When Gordon Jackson and his committee put the first school history together in 1948, Greensville School was a small rural school celebrating an event which had happened a hundred years before. There were still people around who had attended the original one room wooden schoolhouse. The committee gathered up everything that was made available to them and presented it to the community as a commemorative book. Our thanks go to those people for having had the foresight to create the commemorative history as a gift to the community. Their efforts have made our task that much easier.
Twenty years ago a group of us sat down and again using a lot of manual labour, we revised the first book with new information, photographs and stories.
Today, with the help of computers, the second edition is once again being updated and revised. Unfortunately, we still havent found a photograph of the first schoolhouse and maybe we never will, but it has always been a dream of the committee to obtain one.
It is difficult for us to imagine what things were like back in 1848. A lot of things that we take for granted, such as zippers, radio, television, nylon, peanut butter, telephones and electricity, were very much in the future. It was an interesting year historically. Europe was full of revolution and uprisings. A group of students in Paris barricaded themselves in order to protest the conditions of the day. The events inspired Victor Hugo to write a book, which later became one of the most popular musicals of the late twentieth century, Les Miserables. It was a time of a young Queen Victoria, of Charles Dickens and of a British colony called Upper Canada. Life was simpler and slower, news was slow to spread and communities were more closely knit as travel was limited by long working hours and few holidays.

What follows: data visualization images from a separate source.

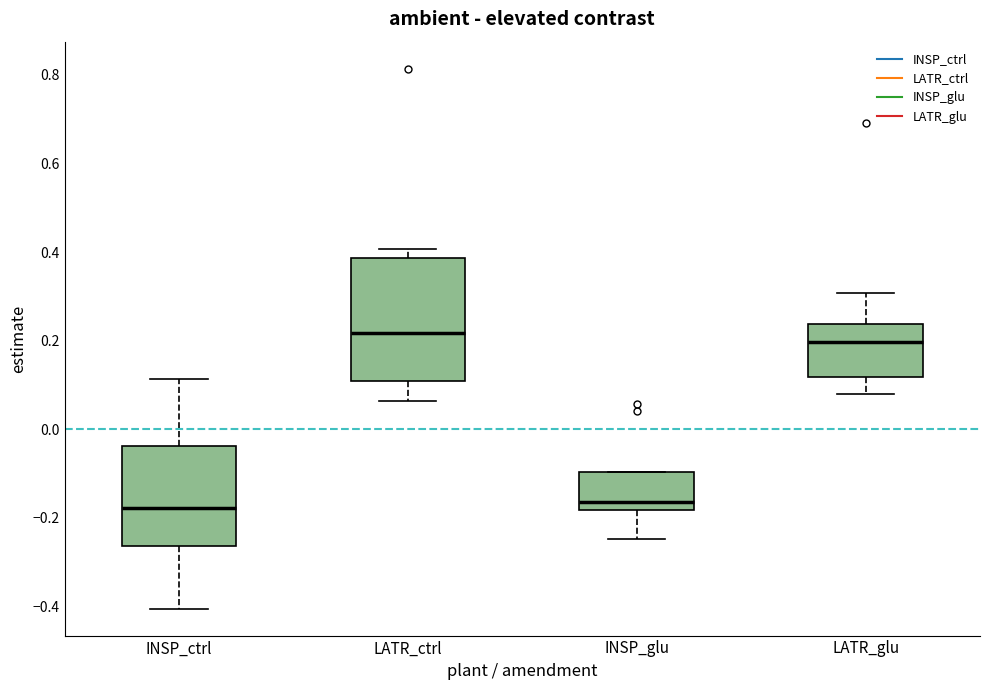

Which box is the tallest, from its lower edge to its upper edge?

LATR_ctrl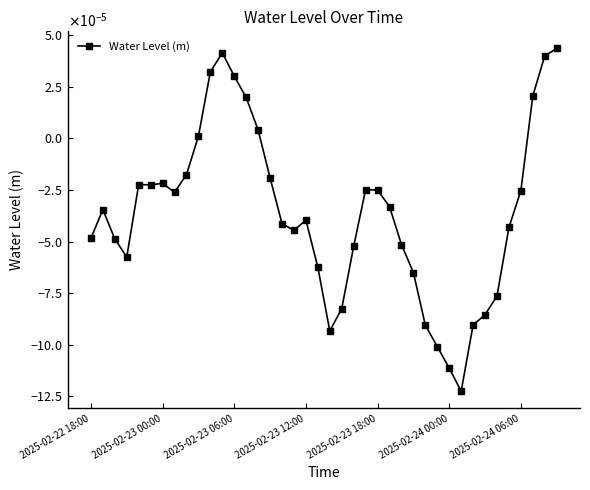

Does the chart have visible grid lines?

No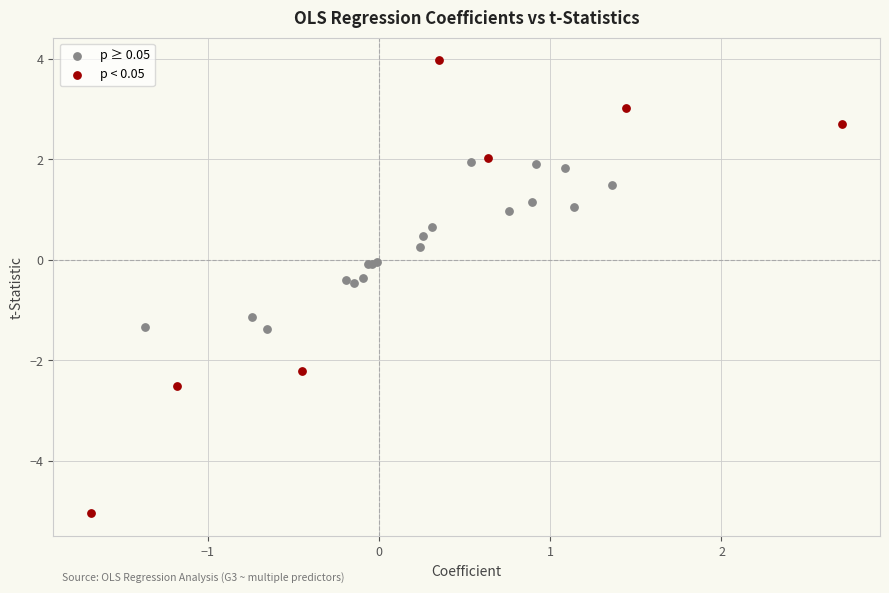

Which series has the largest Y range (max minus min)?

p < 0.05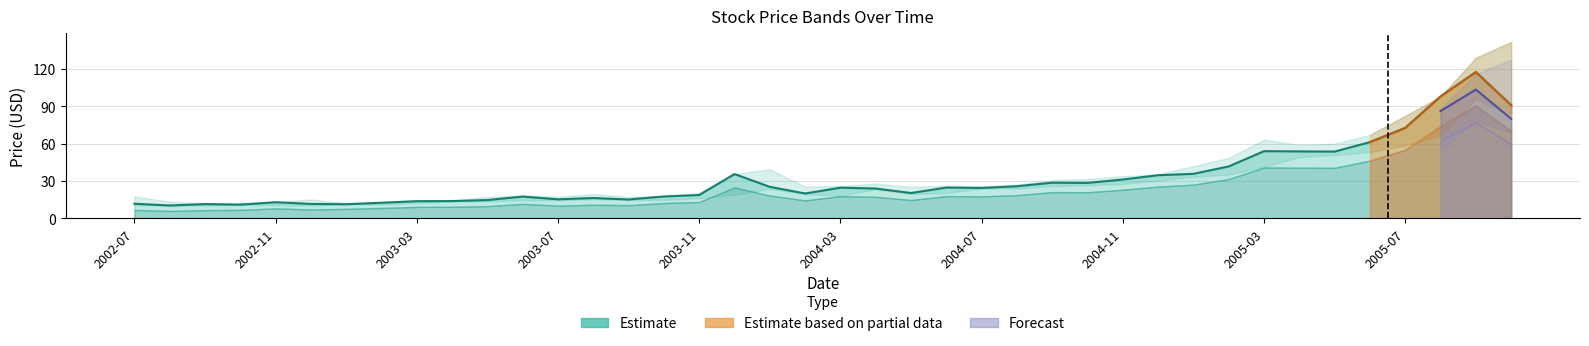

What is the spread (max minus min) of values at 2002-07?

10.9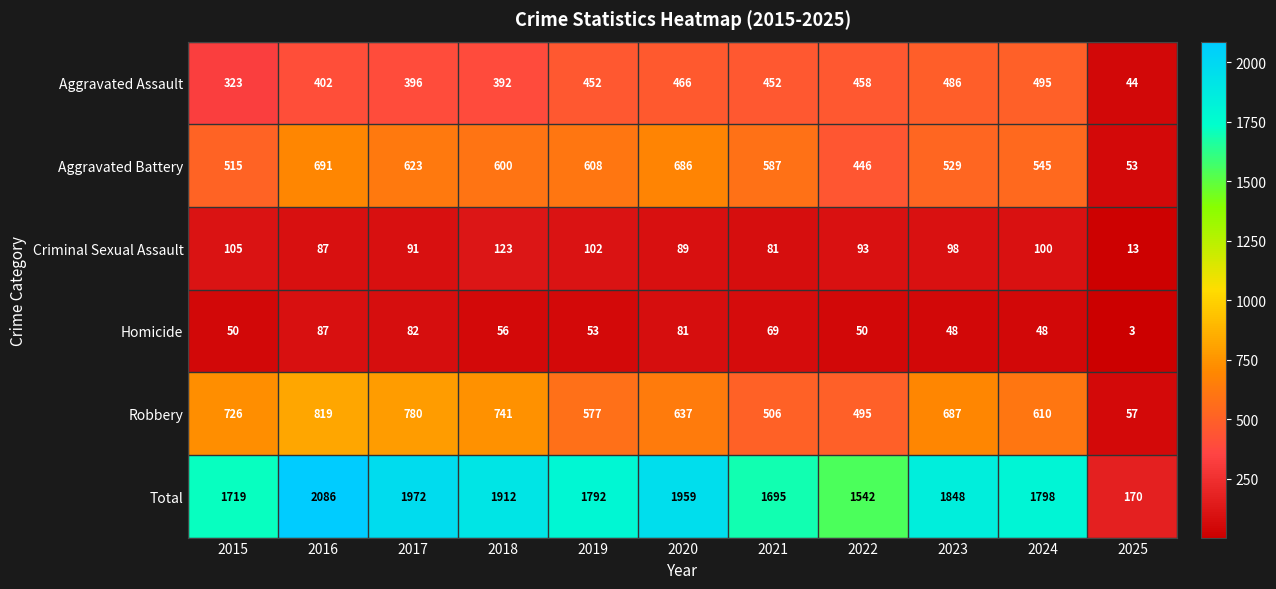

At which label does Robbery first exceed 637?

2015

By the time the school celebrated its centennial, it had seen its graduates go off to two world wars. It was a time to celebrate the pride of the people of Greensville in their school and in their community. Gordon Jackson and his committee did their job well.
The 130th anniversary in 1978 was a celebration of the rediscovery of our history. It was a time before computers and specialty channels on television. Greensville was part of the larger Wentworth County Board of Education. It was also the year we said good-bye to the grade six classes and became a kindergarten to grade five school.
Today, Greensville School finds itself part of the Hamilton Wentworth District School Board. Its graduates have done well for themselves. We have provided two ministers of education, Chris Ward and Dave Johnson. Our present Member of Parliament, John Bryden also attended Greensville School, as did Tony Skarica, the local member of the Provincial Legislature, and Mark Shurvin, our Local Councillor.
The one word, that has united the history of Greensville School has been change. It has occurred in many ways and, as we head into the twenty-first century, it will continue to do so. Greensville has managed to adapt to change and move forward with the times.
We hope that those of you who read this book in the future will cherish the history of Greensville School and make certain that it is never lost again.